Beim Durchsuchen der verschiedenen Websites erfasst das System neben den eigentlichen Webseiten auch andere Inhalte wie Veröffentlichungen oder Office-Dokumente. Alle gefundenen Inhalte werden nach Schlüsselinformationen durchsucht und diese anhand eines Wissensmodells miteinander verknüpft. So kann der neue Fraunhofer-Webauftritt beispielsweise Auskunft darüber geben, welche Projekte bisher von Fraunhofer-Einrichtungen in Hessen zum Thema Energie durchgeführt wurden. Zu nahezu jeder Seite kann das System auch den richtigen Ansprechpartner nennen, ohne dass hierzu redaktionelle Arbeiten notwendig sind.
Basis für ein Web des Wissens
Die Technik kann aber noch mehr. Durch die Kombination von stark strukturiertem Wissen und schwach strukturierten Suchergebnissen lassen sich auch komplexe Anfragen realisieren, die statt einer Flut von Dokumenten sehr spezifische Ergebnisse und qualifizierte Fakten liefern. Dazu lassen sich neben Webauftritten auch weitere Datenquellen einbinden und mit dem bestehenden Wissensmodell verknüpfen.

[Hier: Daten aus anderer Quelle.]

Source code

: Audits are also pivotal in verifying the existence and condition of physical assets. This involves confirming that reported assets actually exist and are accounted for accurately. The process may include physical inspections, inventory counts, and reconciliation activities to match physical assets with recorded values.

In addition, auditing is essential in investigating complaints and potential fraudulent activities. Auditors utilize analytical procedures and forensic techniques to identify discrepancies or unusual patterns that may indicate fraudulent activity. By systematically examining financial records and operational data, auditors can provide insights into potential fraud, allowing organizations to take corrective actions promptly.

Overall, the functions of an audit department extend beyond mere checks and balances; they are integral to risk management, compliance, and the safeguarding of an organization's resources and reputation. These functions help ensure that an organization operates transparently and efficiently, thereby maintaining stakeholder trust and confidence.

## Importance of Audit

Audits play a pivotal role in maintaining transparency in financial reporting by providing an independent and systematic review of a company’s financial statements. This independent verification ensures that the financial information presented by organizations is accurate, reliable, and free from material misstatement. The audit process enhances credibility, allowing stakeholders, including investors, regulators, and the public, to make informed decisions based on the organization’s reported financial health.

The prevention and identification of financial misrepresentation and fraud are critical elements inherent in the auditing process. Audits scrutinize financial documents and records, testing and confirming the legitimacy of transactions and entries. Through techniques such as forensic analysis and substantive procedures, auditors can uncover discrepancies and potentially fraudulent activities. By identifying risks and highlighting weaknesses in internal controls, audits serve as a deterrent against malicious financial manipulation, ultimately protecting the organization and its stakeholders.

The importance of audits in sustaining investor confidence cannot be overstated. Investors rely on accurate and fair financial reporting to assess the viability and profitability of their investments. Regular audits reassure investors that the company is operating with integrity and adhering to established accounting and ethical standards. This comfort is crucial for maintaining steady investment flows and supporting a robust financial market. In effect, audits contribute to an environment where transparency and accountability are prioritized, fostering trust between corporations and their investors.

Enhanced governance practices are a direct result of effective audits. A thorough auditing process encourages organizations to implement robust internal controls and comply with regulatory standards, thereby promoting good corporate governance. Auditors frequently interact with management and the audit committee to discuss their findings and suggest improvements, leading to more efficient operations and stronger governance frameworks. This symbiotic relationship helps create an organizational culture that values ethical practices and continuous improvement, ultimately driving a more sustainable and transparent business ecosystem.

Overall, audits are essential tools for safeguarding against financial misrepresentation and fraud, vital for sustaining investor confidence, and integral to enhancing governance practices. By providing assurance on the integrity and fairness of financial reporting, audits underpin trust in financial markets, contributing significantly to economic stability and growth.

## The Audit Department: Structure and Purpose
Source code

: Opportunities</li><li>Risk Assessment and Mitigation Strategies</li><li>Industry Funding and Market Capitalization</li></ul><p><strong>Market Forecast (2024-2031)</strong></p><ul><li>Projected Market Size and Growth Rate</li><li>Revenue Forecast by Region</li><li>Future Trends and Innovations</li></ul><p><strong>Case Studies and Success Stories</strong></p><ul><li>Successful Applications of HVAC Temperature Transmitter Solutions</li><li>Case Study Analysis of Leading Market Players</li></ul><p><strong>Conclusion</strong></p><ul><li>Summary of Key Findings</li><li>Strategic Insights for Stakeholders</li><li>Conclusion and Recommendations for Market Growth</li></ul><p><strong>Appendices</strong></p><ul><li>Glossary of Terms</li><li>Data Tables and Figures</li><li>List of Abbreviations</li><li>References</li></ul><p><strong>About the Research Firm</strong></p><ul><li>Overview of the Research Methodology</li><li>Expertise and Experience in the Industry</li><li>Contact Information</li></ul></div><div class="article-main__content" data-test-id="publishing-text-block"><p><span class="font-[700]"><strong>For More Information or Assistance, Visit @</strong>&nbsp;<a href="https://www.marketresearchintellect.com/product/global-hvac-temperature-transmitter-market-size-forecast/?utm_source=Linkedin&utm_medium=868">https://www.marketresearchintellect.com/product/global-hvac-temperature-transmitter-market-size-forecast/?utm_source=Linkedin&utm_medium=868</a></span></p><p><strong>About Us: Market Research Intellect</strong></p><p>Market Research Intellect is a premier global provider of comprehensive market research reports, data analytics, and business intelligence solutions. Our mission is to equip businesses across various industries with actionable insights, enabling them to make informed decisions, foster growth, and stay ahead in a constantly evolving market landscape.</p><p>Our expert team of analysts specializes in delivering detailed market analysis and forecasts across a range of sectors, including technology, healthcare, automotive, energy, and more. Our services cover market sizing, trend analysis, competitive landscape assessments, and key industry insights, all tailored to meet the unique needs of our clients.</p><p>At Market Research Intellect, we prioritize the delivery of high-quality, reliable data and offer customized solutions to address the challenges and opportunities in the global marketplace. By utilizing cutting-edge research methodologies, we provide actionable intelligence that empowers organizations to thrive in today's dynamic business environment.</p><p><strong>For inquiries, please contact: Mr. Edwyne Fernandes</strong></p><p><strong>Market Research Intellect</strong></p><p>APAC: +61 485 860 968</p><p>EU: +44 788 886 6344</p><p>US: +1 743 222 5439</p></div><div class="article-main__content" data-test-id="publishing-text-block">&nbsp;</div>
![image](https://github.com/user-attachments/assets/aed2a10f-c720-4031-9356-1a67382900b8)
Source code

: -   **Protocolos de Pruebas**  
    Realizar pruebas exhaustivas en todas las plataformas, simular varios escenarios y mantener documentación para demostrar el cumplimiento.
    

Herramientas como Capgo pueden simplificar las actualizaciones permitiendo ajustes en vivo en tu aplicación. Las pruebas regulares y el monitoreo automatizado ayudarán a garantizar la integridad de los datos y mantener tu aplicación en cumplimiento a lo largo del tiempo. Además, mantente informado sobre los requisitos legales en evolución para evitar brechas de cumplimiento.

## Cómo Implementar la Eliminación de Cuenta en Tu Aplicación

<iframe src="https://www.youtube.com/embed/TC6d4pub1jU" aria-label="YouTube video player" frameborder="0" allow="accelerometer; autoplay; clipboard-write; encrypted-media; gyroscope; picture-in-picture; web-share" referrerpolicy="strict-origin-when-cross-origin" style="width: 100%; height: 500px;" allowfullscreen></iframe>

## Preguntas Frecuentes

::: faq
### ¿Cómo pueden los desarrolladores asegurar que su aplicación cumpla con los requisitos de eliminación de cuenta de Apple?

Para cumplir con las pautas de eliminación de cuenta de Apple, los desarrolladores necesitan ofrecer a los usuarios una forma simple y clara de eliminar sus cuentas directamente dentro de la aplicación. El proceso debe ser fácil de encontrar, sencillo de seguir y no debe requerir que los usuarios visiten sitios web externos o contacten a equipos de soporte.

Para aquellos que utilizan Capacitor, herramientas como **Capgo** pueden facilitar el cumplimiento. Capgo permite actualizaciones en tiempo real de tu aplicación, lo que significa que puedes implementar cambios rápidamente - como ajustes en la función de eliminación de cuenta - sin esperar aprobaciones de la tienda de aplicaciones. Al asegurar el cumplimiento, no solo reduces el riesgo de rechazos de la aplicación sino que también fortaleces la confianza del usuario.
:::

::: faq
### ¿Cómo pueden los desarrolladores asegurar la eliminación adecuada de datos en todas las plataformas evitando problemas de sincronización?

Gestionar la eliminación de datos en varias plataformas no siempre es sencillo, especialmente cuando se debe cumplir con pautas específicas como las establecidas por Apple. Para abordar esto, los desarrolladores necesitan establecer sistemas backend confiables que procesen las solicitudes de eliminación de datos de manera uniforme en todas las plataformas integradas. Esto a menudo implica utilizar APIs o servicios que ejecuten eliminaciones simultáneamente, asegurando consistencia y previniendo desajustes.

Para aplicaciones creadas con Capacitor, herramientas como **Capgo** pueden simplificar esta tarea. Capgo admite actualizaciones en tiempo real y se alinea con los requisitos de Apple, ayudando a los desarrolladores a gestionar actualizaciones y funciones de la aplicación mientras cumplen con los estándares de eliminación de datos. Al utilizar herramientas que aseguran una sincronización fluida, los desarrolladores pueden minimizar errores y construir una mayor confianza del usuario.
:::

Die entstehenden Dienste können einerseits genutzt werden, um den Webauftritt noch attraktiver zu gestalten, andererseits dienen sie auch innerhalb des Unternehmens als interne Informationsquelle. Weil der Ansatz sich nach den technischen Standards des W3C richtet, können auch externe Informationen, etwa aus dem der Linked Open Data Community, genutzt werden.
Das Projekt
Einen einheitlichen, zeitgemäß-ansprechenden und technisch soliden Webauftritt für eine heterogen strukturierte Organisation wie die Fraunhofer-Gesellschaft zu entwickeln, erforderte viel Vorarbeit und sorgfältige Planung. An der Entwicklung waren mehrere Institute beteiligt. Die Federführung übernahm das Fraunhofer-Institut für Intelligente Analyse- und Informationssysteme IAIS, welches die Projektplanung und -durchführung sowie die Einführung der neuen Volltextsuche auf Basis von Marktstandards und deren Optimierung durch automatische Analyseverfahren verantwortete. Das Fraunhofer-Institut für Sichere Informationstechnologie SIT kümmerte sich um die IT-Sicherheit, das Fraunhofer-Institut für Angewandte Informationstechnik FIT um Usability und Barrierefreiheit und das Fraunhofer-Institut für Experimentelles Software Engineering IESE um die Anforderungsanalyse sowie die Evaluierung der verschiedenen Entwicklungsstadien. Informationsarchitektur und Webdesign wurden in Zusammenarbeit mit der namics Deutschland GmbH entwickelt.
Im Juni 2009 wurden die neue Website der Fraunhofer-Gesellschaft und die Websites einiger Institute sowie die neu entwickelte Suche online gestellt. Die Webserver der übrigen Institute und Einrichtungen und weitere Ausbaustufen der Suche auf der Basis semantischer Technologien werden im Lauf der nächsten Monate folgen.